Why pray the Rosary every day for a year?


Each time the Blessed Virgin has appeared-- whether it be to Saint Bernadette Soubirous at Lourdes; to Lucia, Jacinta, and Francisco at Fatima; or to Mariette Beco at Banneux-- she has asserted the importance, saving grace, and power of praying the Holy Rosary on a daily basis. Based upon her words, the Rosary is penance and conversion for sinners, a pathway to peace, an end to war, and a powerful act of faith in Jesus Christ. Pope Paul VI presented the Rosary as a powerful means to reach Christ "not merely with Mary but indeed, insofar as this is possible to us, in the same way as Mary, who is certainly the one who thought about Him more than anyone else has ever done."

- _Assigned task 1_
In the Rosary passage, to whom did the Blessed Virgin appear at Banneux?
- _Assigned task 2_
List every person the Rosary passage names as someone to whom the Blessed Virgin appeared.
- _Assigned task 3_
Summarize the Rosary passage in two sentences.

- _Data records_
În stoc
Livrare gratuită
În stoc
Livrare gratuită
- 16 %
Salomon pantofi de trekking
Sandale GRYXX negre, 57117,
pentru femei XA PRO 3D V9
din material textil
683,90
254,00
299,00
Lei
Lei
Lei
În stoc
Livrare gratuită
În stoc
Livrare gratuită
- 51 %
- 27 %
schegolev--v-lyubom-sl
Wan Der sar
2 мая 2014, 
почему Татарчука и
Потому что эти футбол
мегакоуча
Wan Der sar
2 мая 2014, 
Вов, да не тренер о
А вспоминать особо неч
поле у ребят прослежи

--

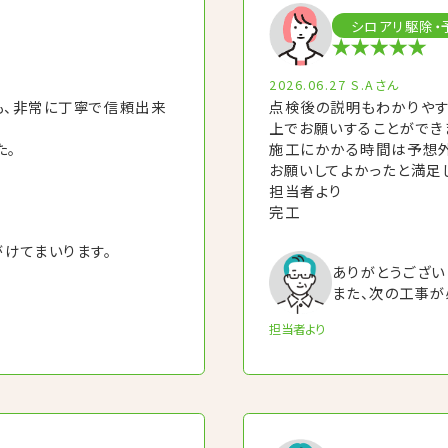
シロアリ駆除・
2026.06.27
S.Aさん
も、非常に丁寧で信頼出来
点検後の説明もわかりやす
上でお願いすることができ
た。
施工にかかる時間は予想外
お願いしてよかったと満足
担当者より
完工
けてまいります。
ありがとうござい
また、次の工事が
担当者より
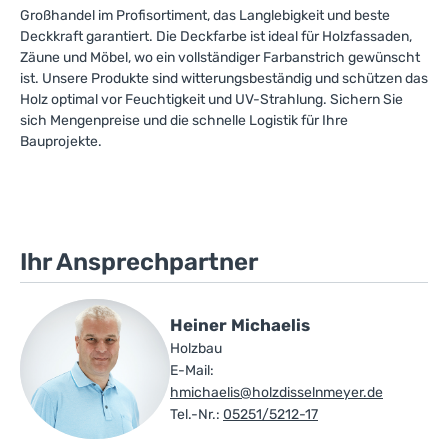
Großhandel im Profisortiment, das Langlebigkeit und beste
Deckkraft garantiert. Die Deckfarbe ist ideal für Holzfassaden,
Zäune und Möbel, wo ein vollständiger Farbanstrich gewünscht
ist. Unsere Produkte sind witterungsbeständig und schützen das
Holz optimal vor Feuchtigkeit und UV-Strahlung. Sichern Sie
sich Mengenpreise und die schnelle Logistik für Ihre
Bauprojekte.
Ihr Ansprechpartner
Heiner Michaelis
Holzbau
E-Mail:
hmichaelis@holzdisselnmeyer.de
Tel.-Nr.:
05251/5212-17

- _Task result 1_
Mariette Beco

- _Task result 2_
Saint Bernadette Soubirous, Lucia, Jacinta, Francisco, and Mariette Beco

- _Task result 3_
In each of her appearances, at Lourdes, Fatima, and Banneux, the Blessed Virgin has stressed the importance, saving grace, and power of praying the Rosary daily, and based on her words the Rosary is penance and conversion for sinners, a pathway to peace, an end to war, and a powerful act of faith in Jesus Christ. Pope Paul VI presented the Rosary as a powerful means of reaching Christ in the same way as Mary, as far as that is possible.